Wrong formatting when opening a latex generated PDF

Question

Wrong formatting when opening a latex generated PDF

Asked 10 years, 2 months ago

Viewed 402 times

4

In my program I need to open a PDF file and pick up the text that contains it. But when opening the PDF, the text comes badly formatted. For example:
Please to `my fam ? read by ? measure efforts
When the right thing would be:
I thank my family for not measuring efforts

This only occurs when the PDF is generated by latex. When it is generated by word, the text is normal.
The code I’m using to open the pdf is:

int i = 1;//Sendo n o numero de paginas
PdfReader reader = new PdfReader(diretorio);
while(i<=n){
   conteudo+=PdfTextExtractor.getTextFromPage(reader, i);
   i++;
}

I know it has to do with encoding, but I don’t know how to solve/ what to do!
Remembering that Pdfs will not be generated by me.

1

If you copy and paste the character, with the same mouse, how does it look? You could paste it here for us to see?

– Math

2015/05/01 at 15:13
@Math actually the example I quoted, has already been copied and pasted.

– Pacíficão

2015/05/04 at 17:53

2 answers

Browser other questions tagged java pdf encode

You are not signed in. Login or sign up in order to post.

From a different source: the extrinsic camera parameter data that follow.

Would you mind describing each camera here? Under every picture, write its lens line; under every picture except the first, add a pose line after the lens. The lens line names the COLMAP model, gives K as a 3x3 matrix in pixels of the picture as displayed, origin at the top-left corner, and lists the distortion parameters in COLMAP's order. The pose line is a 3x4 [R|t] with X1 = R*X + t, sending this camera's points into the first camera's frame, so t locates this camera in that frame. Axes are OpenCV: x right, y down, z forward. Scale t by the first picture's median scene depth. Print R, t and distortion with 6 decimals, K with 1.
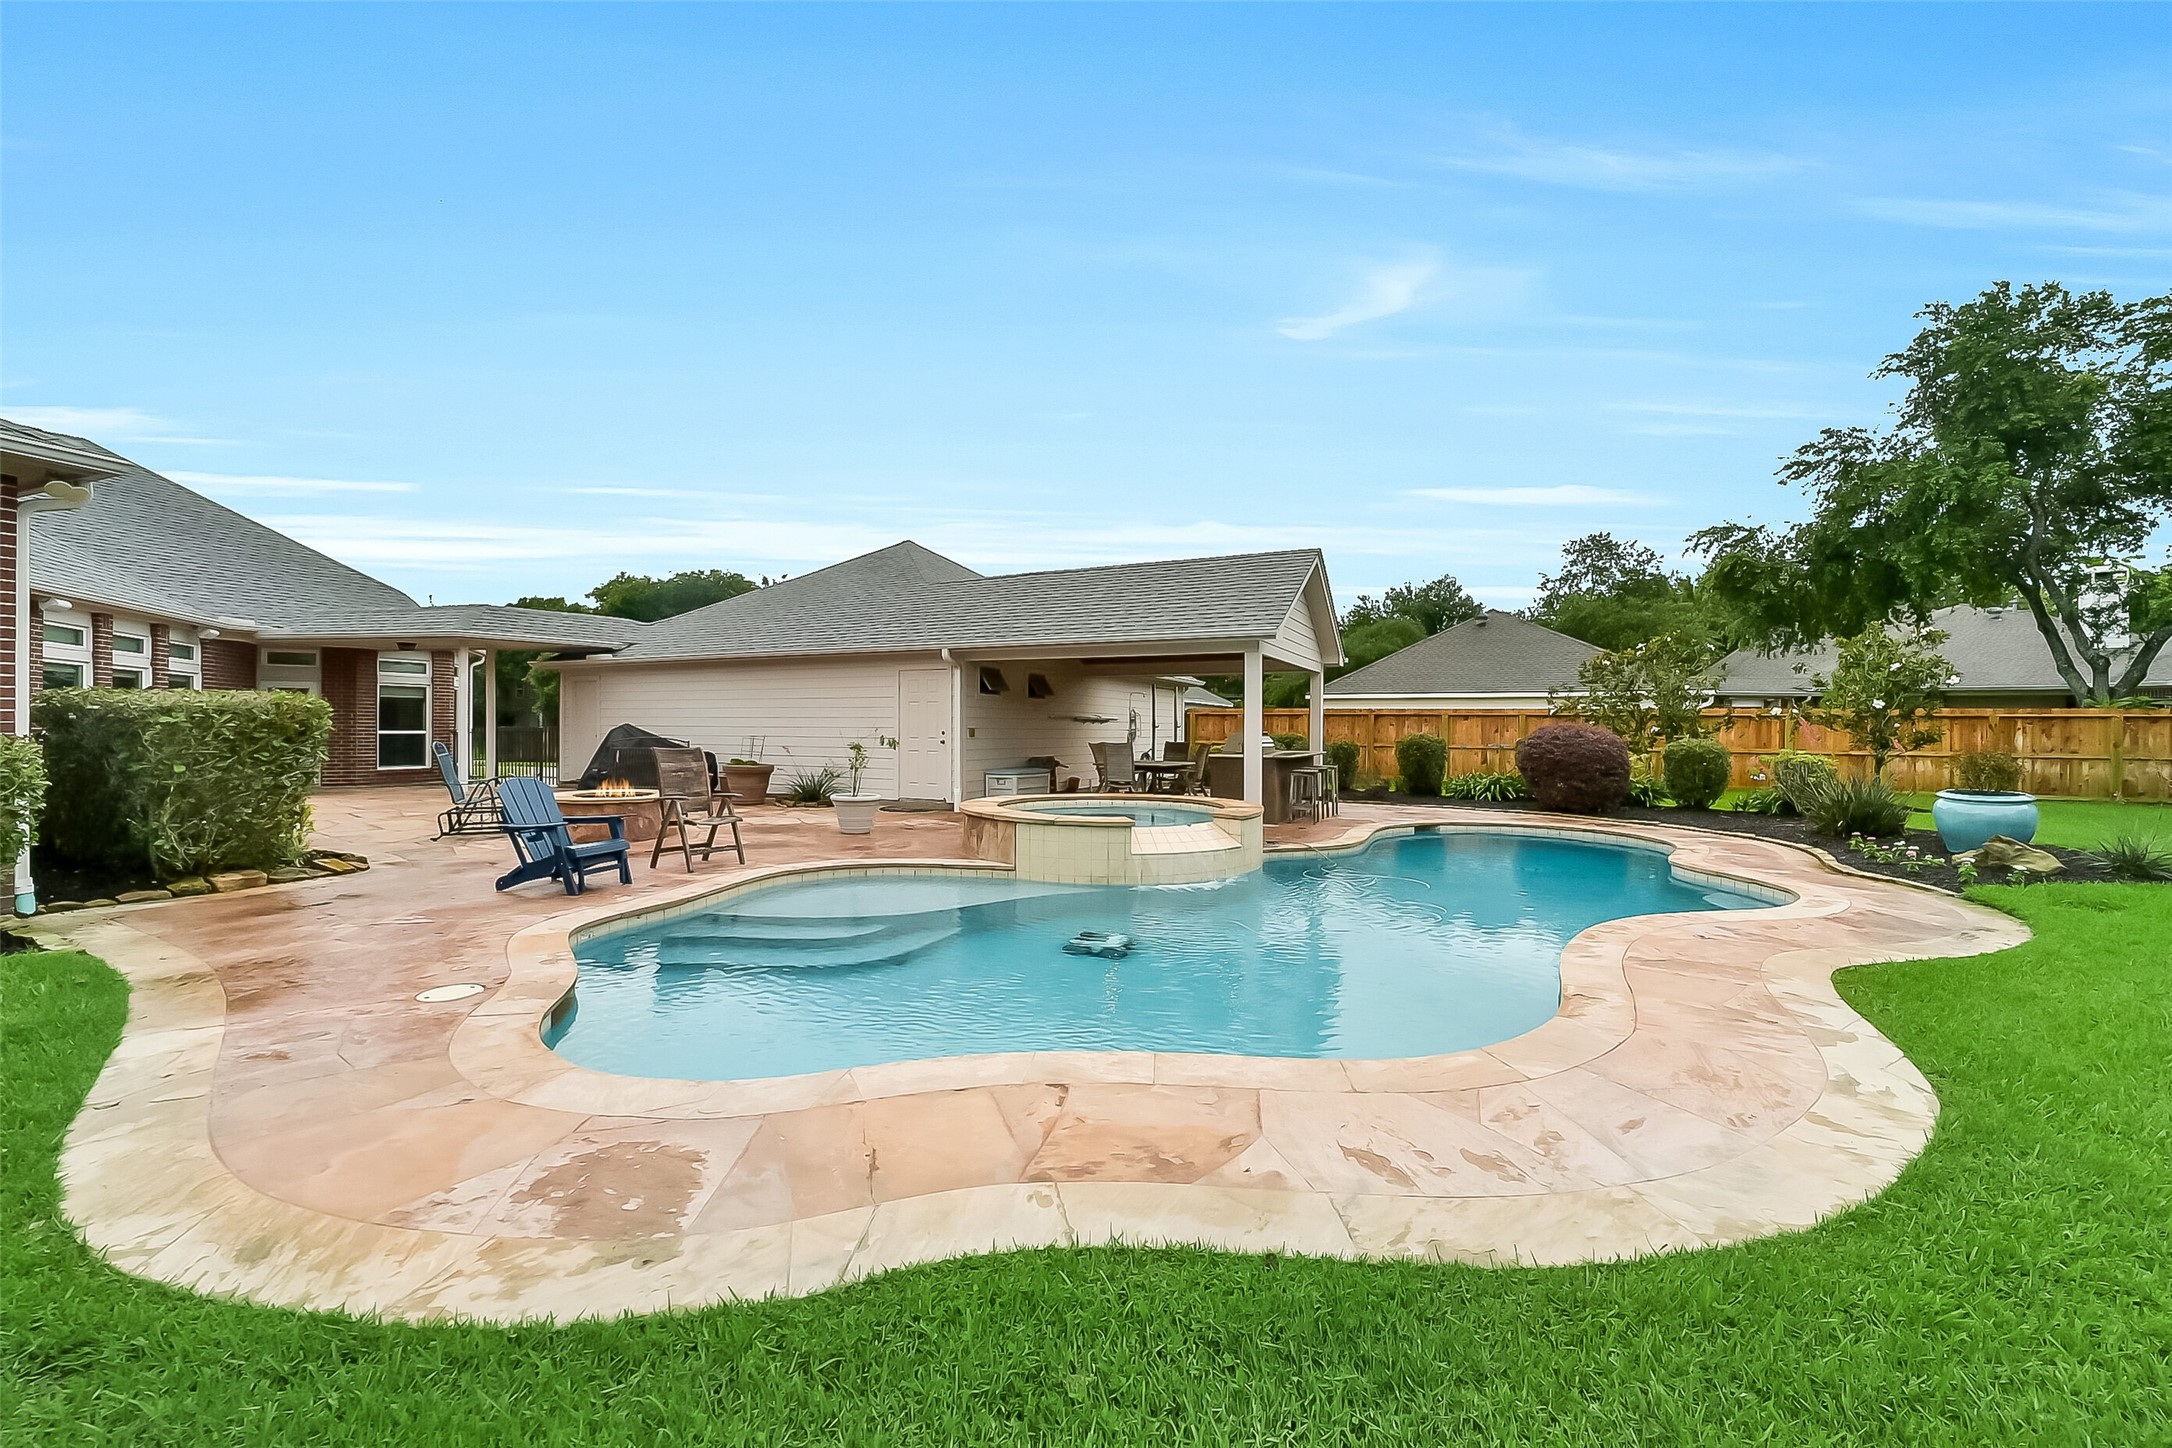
lens RADIAL K [[850.9, 0, 1089.1], [0, 850.9, 737.5], [0, 0, 1]] dist [-0.022753, 0.003165]
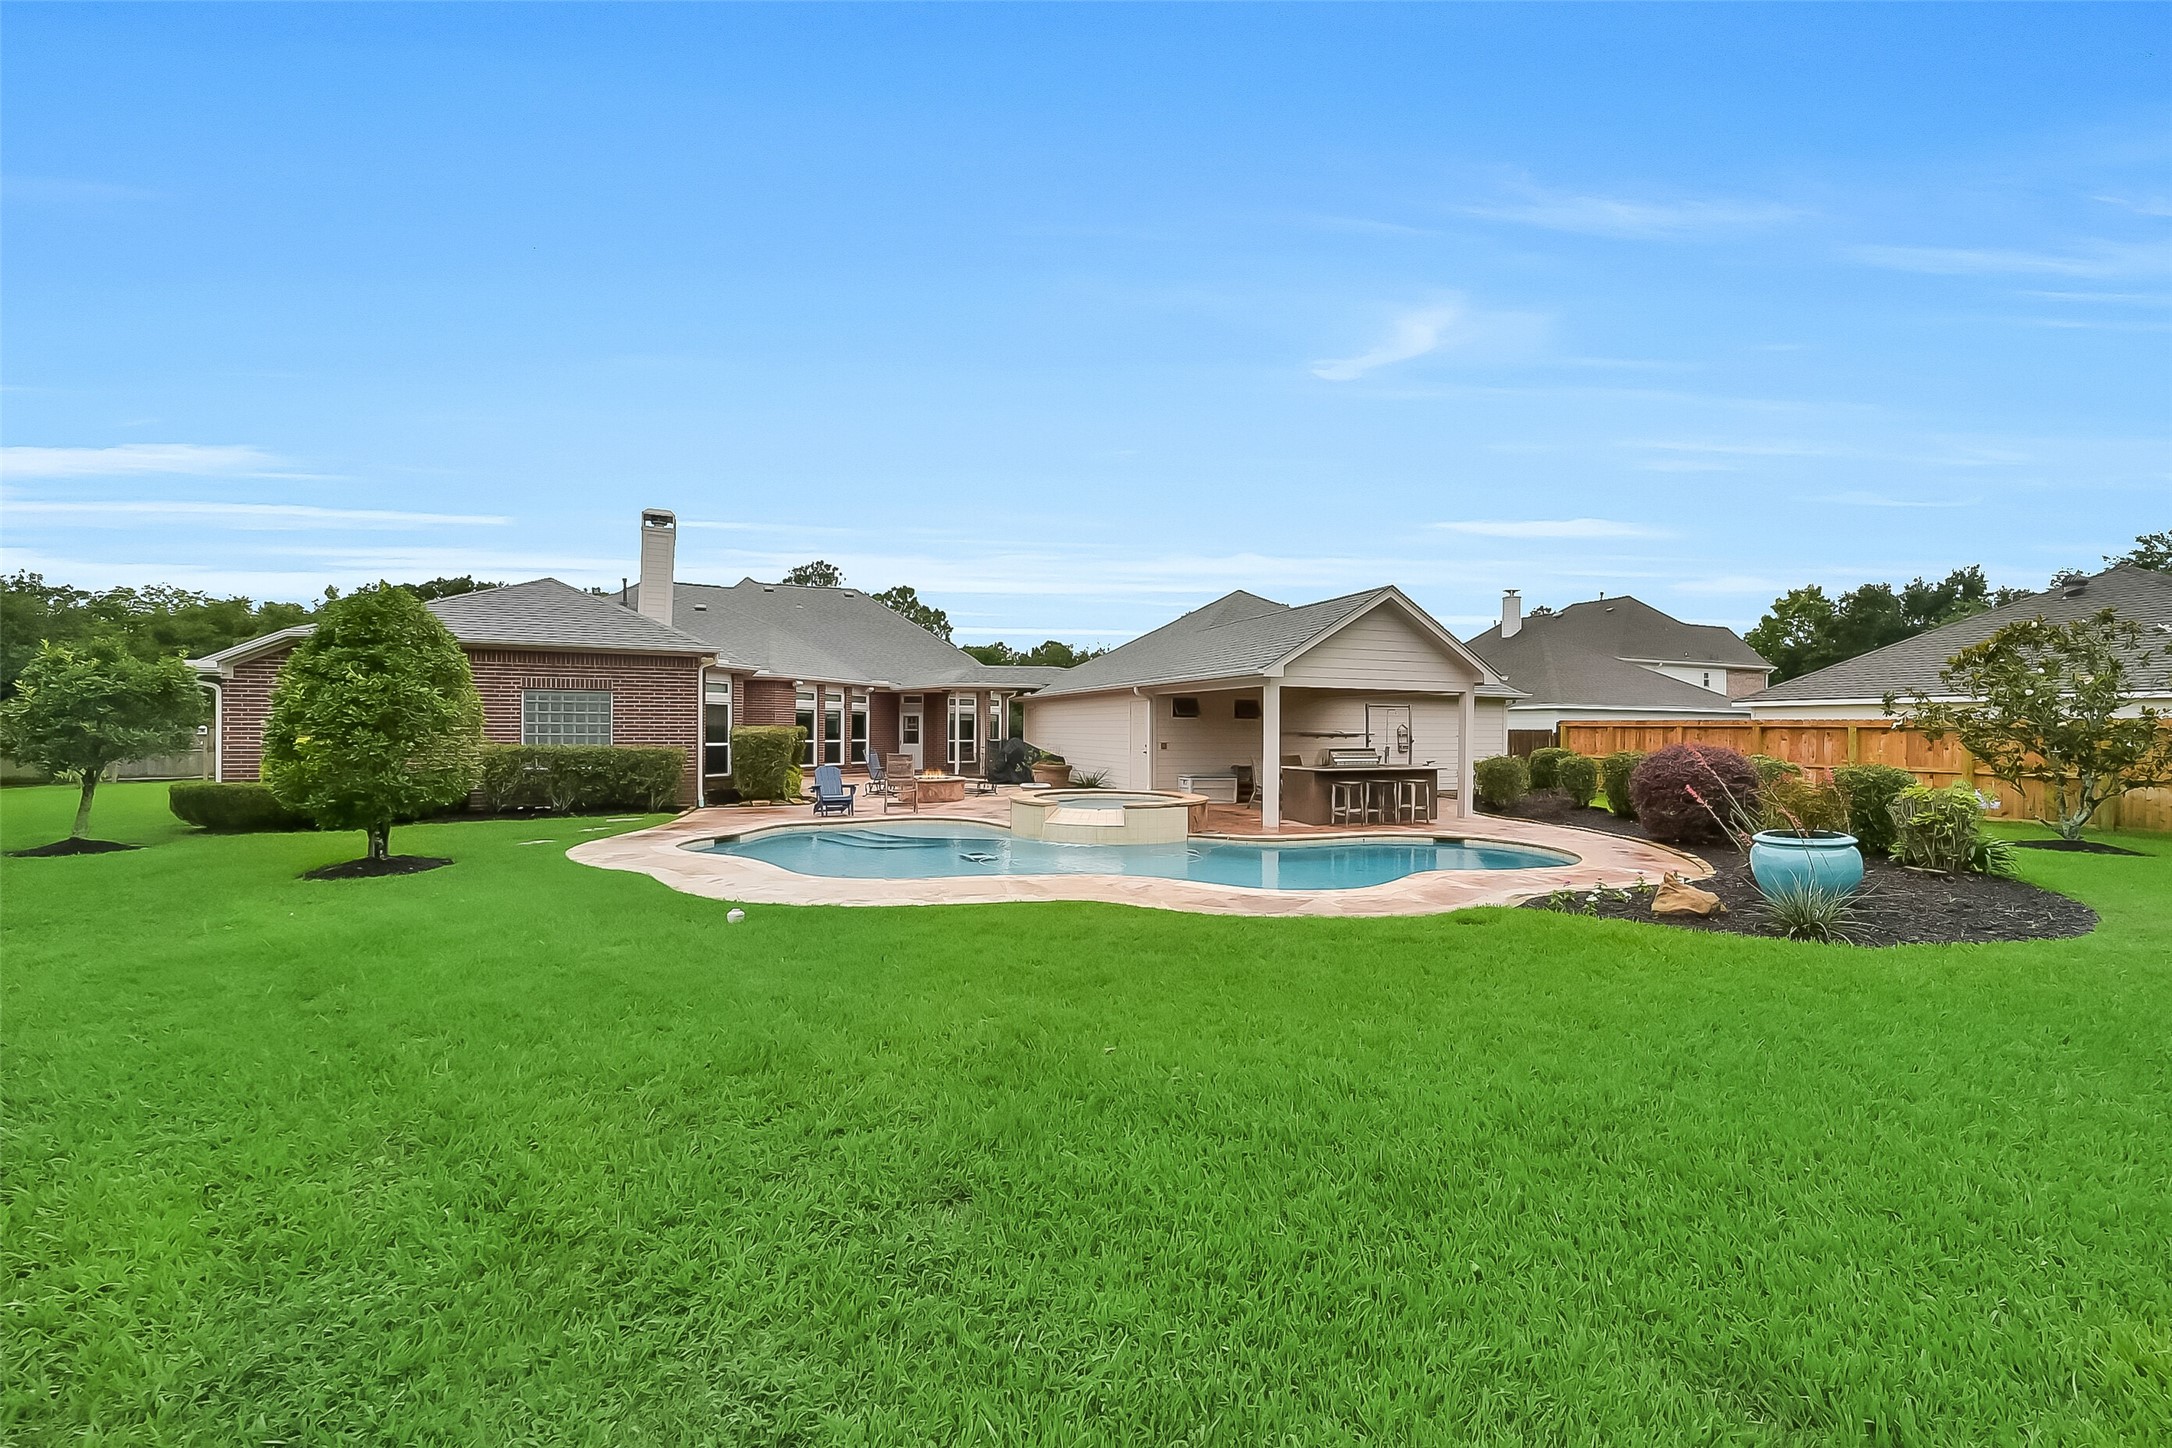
lens RADIAL K [[850.9, 0, 1090.7], [0, 850.9, 729.7], [0, 0, 1]] dist [-0.022753, 0.003165]
pose [[0.720400, -0.001684, -0.693557, 0.709456], [-0.008498, 0.999901, -0.011254, -0.014493], [0.693507, 0.014001, 0.720314, -0.073615]]
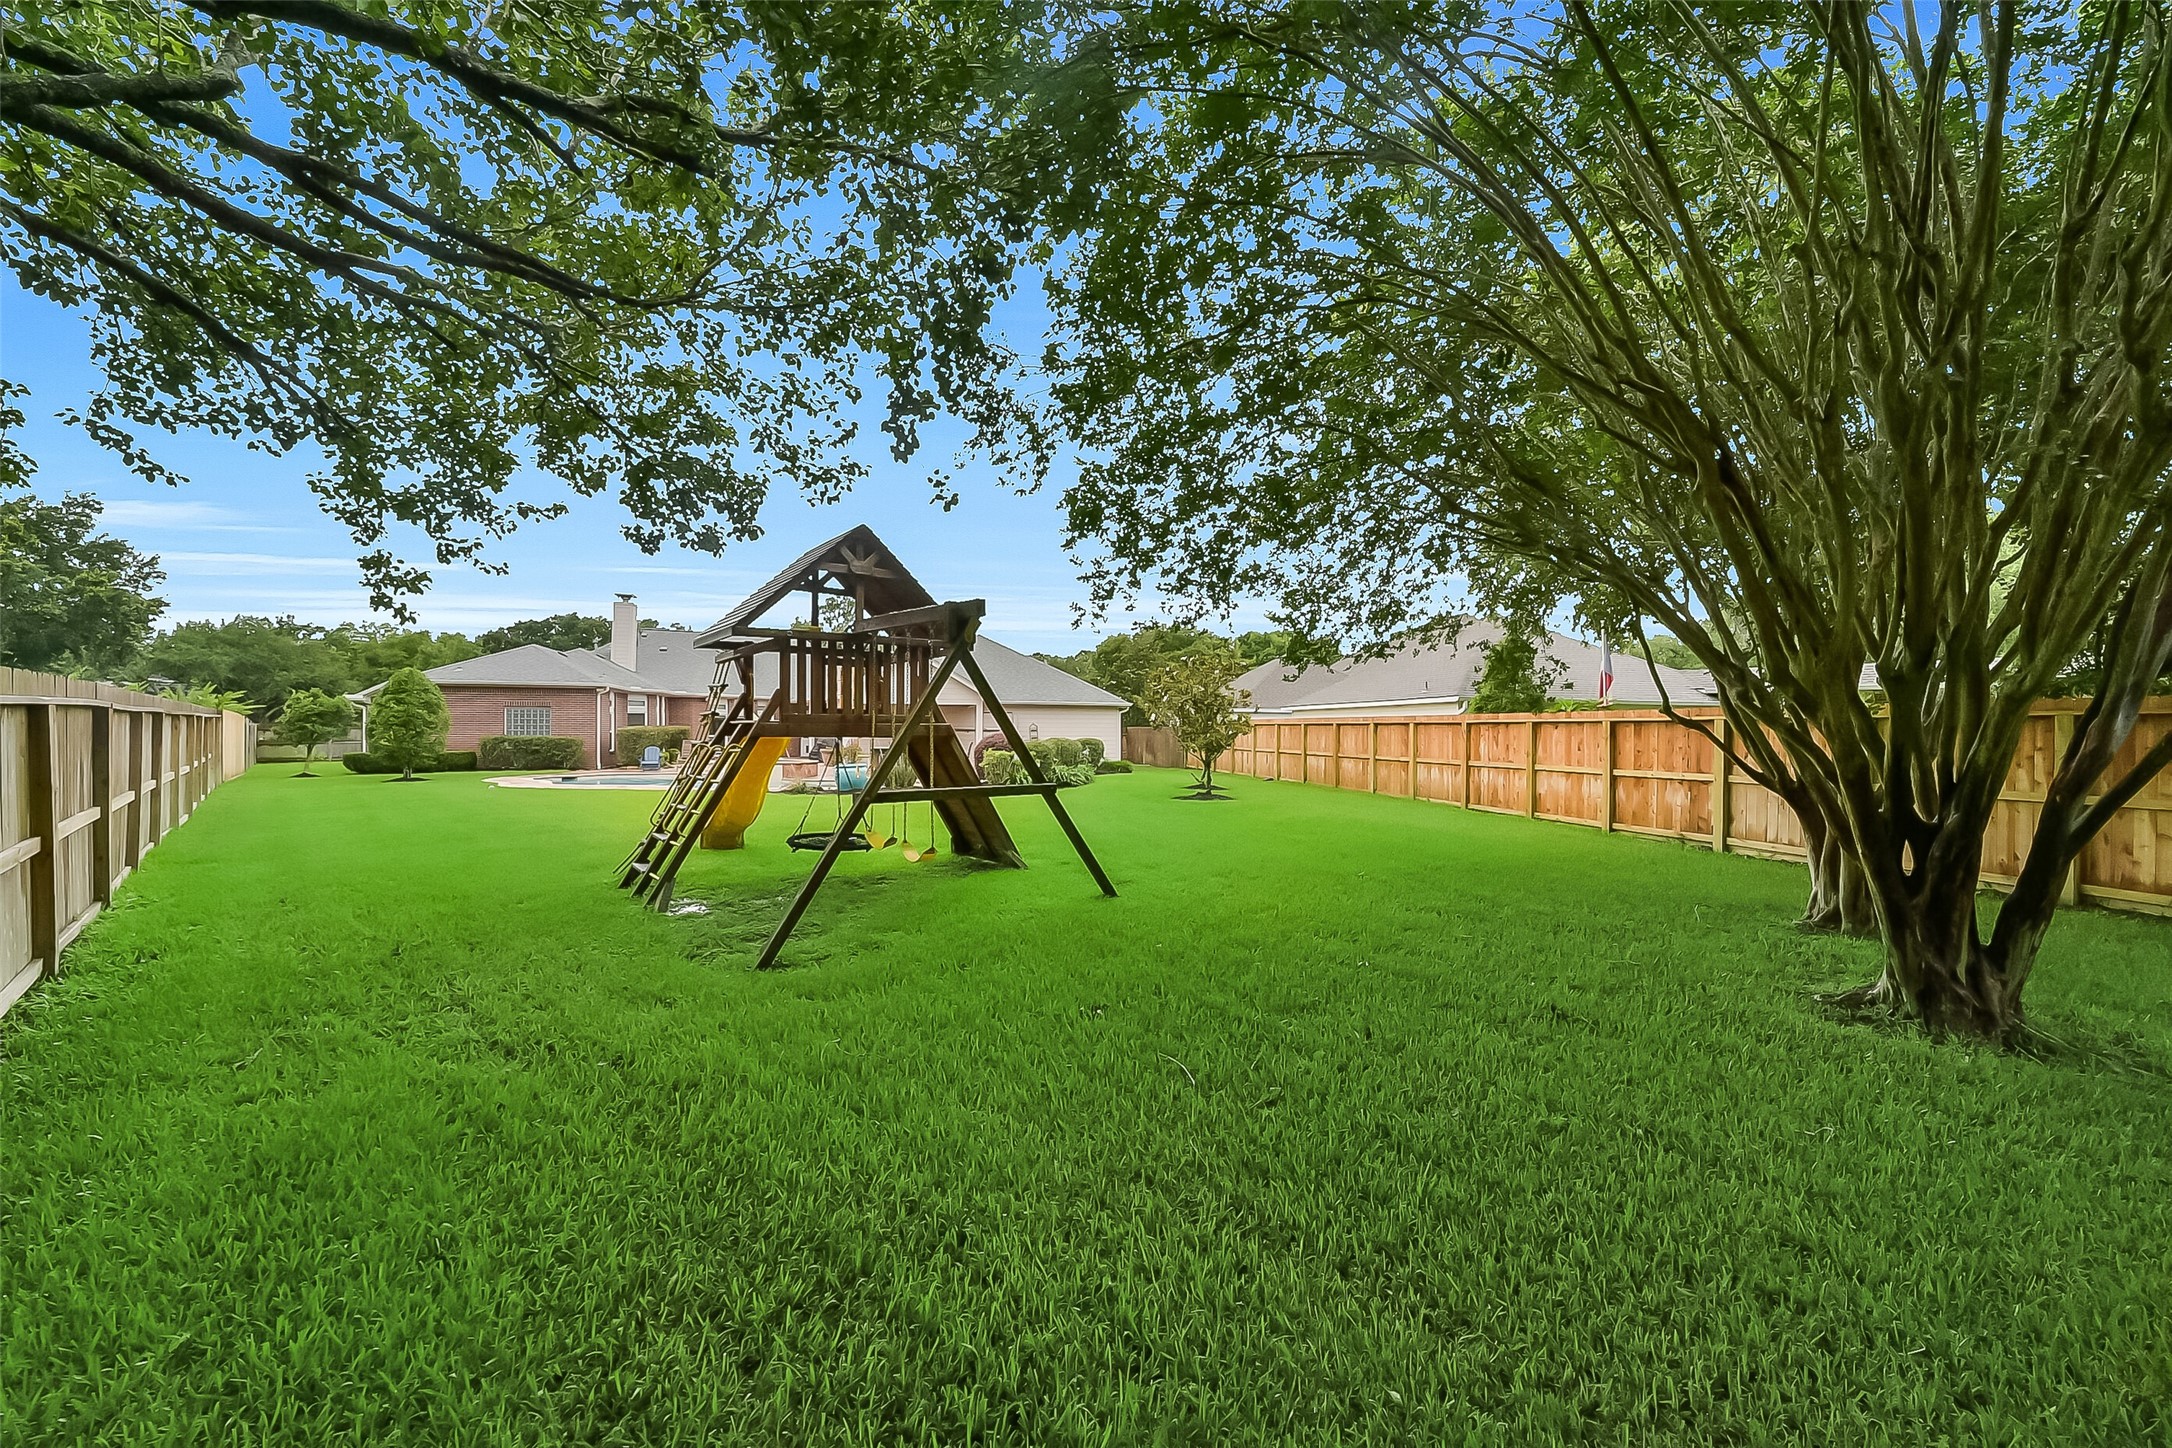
lens RADIAL K [[850.9, 0, 1084.2], [0, 850.9, 730.2], [0, 0, 1]] dist [-0.022753, 0.003165]
pose [[0.612097, -0.003429, -0.790775, 1.942940], [-0.009314, 0.999890, -0.011545, -0.003826], [0.790728, 0.014432, 0.611997, 0.051547]]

by JJoao • **5,113** points · Answer 1 · 2015-04-29T11:18:46+00:00

Solution 1: Evade the problem :)

Edit Latex and merge:

\documentclass{article}
\usepackage[utf8]{inputenc}
\usepackage[T1]{fontenc}    %% <<<<<< esta linha
\begin{document}
...

The generated PDF no longer gives problems!

Solution 2:

Do a postprocessor of the doctored text coming from the pdf and by successive replacements restore the sharp -- bad idea...

Update:

can’t be the solution 1: I don’t know how to do it decently. Normally I use tools like the pdftotext which applied to bad pdf coming from latex (MPVL) have the following aspect: pdftotext mpvl.pdf

Jo˜ao 
Resumo
fam´ılia esfor¸co

and after a | fix-mpvl

João
Resumo
família esforço

In my case the fix-mpvl does many things among which:

#!/usr/bin/perl 
use utf8::all;

while(<>){
  s/eˆ/ê/g; s/ˆe/ê/g;
  s/aˆ/â/g; s/ˆa/â/g;
  s/oˆ/ô/g; s/ˆo/ô/g;
  s/e´/é/g; s/´e/é/g;
  s/a´/á/g; s/´a/á/g;
  s/o´/ó/g; s/´o/ó/g;
  s/u´/ú/g; s/´u/ú/g;
  s/a˜/ã/g; s/˜a/ã/g;
  s/o˜/õ/g; s/˜o/õ/g;
  s/n˜/ñ/g; s/˜n/ñ/g;
  s/ı´/í/g; s/´ı/í/g;
  s/c¸/ç/g; s/¸c/ç/g;
  print $_;
}

by GabrielOshiro • **256** points · Answer 2 · 2015-05-05T18:32:36+00:00

You can try using another library called Apache Pdfbox. The advantage is that the features are already available in a jar. You can test if it works on your files, if it works, you can integrate the classes into your source code.

You can download directly from the Maven repository here

Download the jar and run the following command in your pdf file

java -jar pdfbox-app-x.y.z.jar ExtractText [OPTIONS] <inputfile> [Text file]

The parameters are you who have to search here, since I don’t have specific details to your project. Take a look at the option -encoding, maybe there is the answer to your question. By default Latex uses OT1, if I’m not mistaken.

If you can extract the text correctly with the command, then you can add the library as dependency.

<dependency>
  <groupId>org.apache.pdfbox</groupId>
  <artifactId>pdfbox</artifactId>
  <version>1.8.9</version>
</dependency>

And use a example who uses TextExtraction in Java.